Обилие дисфемизмов, они же hate speech или язык ненависти, призванных обезличить и дегуманизировать несогласных, – важный признак наступления плохих времён, его лингвистический симптом. Сначала мы называем людей врагами, потом тараканами, потом говорим, что их нужно убить – именно так начинался геноцид тутси. Автор книги «Язык Третьего рейха» прослеживает, как агрессия начинается с языка, и если ей дают развиться, то переходит в агрессию физическую.

Клемперер приводит множество примеров, до боли напоминающих язык военной пропаганды. «На периферии военных действий кое-где понижена сопротивляемость» – при переводе с нацистского на русский «на линии фронта дело плохо». Очень напоминает фигурирующую в провластных СМИ «тактическую перегруппировку» и «жесты доброй воли», на «спрямление линии фронта». К слову, «На западном фронте без перемен» – это цитата из немецких газет времён Первой мировой. Так писали, когда на фронте дела шли плохо. И потом люди были в шоке от поражения – ведь в СМИ мы либо наступали, либо всё было без перемен.

Поражения в германской армии именовались «кризисами», которые «брались под контроль» – ещё в апреле-1945 газеты писали, что противника «намеренно впускали» на немецкие территории, чтобы тем вернее уничтожить (не противник прорвался, а мы впустили). Как и сегодня, тогда писали «города освобождены» вместо «захвачены».

«”Народом” сейчас сдабриваются все речи, все статьи, как еда солью; всюду нужна щепотка “народа”: всенародный праздник, соотечественник, народное единство, близкий (чуждый) народу, выходец из народа…»

В методичках Администрации президента ВСУ требуют называть «бандитскими формированиями», а наступления ВСУ обозначать как «безумные/отчаянные атаки» – сравним с «бессильные атаки противника», который продвигается «черепашьим шагом», у Клемперера.

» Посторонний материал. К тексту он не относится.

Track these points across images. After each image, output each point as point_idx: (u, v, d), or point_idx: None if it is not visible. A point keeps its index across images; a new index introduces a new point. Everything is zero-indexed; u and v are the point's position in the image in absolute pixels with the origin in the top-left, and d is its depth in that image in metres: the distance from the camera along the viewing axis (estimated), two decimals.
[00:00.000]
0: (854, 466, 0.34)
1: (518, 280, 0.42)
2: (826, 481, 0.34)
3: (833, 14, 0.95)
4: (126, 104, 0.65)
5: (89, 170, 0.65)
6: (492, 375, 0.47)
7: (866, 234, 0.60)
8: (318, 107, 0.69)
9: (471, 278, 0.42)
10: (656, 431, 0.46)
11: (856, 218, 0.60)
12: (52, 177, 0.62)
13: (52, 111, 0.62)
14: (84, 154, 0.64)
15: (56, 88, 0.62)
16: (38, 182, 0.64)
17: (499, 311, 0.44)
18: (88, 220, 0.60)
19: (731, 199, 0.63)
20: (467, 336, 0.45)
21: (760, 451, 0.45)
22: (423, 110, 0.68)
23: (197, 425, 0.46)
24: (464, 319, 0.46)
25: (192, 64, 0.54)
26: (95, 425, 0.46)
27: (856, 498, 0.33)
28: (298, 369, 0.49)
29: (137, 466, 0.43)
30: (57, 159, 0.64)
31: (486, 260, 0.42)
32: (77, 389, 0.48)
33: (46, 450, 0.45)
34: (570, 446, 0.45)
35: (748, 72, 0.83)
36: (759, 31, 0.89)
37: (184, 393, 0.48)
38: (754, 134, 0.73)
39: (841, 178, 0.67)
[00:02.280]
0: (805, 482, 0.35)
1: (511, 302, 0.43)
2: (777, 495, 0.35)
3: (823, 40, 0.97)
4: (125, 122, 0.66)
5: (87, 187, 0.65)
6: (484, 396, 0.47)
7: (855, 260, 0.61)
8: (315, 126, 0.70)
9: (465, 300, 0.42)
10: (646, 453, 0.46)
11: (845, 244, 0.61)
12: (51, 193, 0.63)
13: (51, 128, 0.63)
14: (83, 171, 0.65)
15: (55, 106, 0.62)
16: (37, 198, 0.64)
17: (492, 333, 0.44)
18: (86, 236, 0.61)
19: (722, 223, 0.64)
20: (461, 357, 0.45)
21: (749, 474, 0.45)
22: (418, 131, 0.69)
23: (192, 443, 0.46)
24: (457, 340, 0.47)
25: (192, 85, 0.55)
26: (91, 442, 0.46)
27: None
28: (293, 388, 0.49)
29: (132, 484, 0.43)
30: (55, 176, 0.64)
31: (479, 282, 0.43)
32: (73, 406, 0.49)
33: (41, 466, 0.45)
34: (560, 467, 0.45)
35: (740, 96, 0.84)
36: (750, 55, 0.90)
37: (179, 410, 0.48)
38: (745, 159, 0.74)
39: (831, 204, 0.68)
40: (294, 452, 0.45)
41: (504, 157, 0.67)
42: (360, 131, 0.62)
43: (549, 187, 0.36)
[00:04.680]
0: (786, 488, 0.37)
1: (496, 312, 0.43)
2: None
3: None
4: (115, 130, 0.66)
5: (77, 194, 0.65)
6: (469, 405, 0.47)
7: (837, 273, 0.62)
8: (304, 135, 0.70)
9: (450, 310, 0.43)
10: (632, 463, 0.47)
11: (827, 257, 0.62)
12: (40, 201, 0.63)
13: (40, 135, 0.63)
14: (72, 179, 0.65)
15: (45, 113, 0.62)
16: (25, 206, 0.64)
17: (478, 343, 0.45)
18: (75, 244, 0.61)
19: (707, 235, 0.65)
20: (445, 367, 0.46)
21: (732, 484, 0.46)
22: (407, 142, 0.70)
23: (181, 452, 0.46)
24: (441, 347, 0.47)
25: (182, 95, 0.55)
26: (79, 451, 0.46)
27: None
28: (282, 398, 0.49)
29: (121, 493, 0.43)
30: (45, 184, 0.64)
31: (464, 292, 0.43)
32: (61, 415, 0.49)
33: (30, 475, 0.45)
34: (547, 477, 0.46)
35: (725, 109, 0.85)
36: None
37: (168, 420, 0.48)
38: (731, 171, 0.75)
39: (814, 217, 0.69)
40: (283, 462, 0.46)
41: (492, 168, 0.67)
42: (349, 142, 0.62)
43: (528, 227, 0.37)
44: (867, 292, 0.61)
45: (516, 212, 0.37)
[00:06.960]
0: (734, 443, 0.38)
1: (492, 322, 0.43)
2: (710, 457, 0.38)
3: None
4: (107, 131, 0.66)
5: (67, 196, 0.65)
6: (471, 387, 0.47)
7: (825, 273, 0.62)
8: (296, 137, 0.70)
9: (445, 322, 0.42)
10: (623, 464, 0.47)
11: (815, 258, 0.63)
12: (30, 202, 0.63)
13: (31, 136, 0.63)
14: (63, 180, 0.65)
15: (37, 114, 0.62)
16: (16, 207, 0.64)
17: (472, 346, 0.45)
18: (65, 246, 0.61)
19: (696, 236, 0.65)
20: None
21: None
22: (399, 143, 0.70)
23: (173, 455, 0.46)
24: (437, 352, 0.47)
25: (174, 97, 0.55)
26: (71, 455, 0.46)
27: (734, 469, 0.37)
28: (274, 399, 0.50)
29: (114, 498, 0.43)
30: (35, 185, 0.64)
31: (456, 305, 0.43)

Но есть и различия. Клемперер пишет, что нацистская пропаганда использовала множество аббревиатур, которые делали реальность нейтрально-непонятной. Сейчас у нас одна такая аббревиатура – СВО, призванная нейтрализовать слово «война». Кроме того, язык Третьего рейха использовал очень много эвфемизмов, направленных на евреев и большевиков. Пропаганда была гораздо более структурированной: Геббельс публикует в понедельник передовицу, и все газеты обязаны брать оттуда язык на всю неделю. В России с одной стороны есть Соловьев, призывающий к ядерной войне, с другой – государственные СМИ, вовсю использующие нейтрализацию, дабы успокоить население. Задача военного новояза – чтобы условные 2 человека из 10 встали под ружьё, а ещё 8 уверились, что всё хорошо и всё идет по плану. У Клемперера язык работает на мобилизацию всей нации.

В завершение встречи Архипова задача гостям загадку. В самом начале книги Клемперер пишет об одном слове, которое появилось в немецком после конца войны, которое он считает уродливым и надеется на его скорое исчезновение. Что это за слово?

 «Вторая мировая война дала множество примеров, когда то или иное выражение, казавшееся сверхживучим и абсолютно неистребимым, внезапно теряло голос: оно исчезало вместе с породившей его ситуацией и, подобно окаменелости, будет когда-нибудь о ней свидетельствовать. То же произойдет и с самым весомым, главным словом нашей переходной эпохи: однажды исчезнет и слово “денацификация”, ибо ситуации, завершить которую оно призвано, уже не будет. Но для этого нужно ещё какое-то время, ибо исчезнуть должны не только дела нацистов, но и их образ мыслей, навык нацистского мышления и его питательная среда – язык нацизма».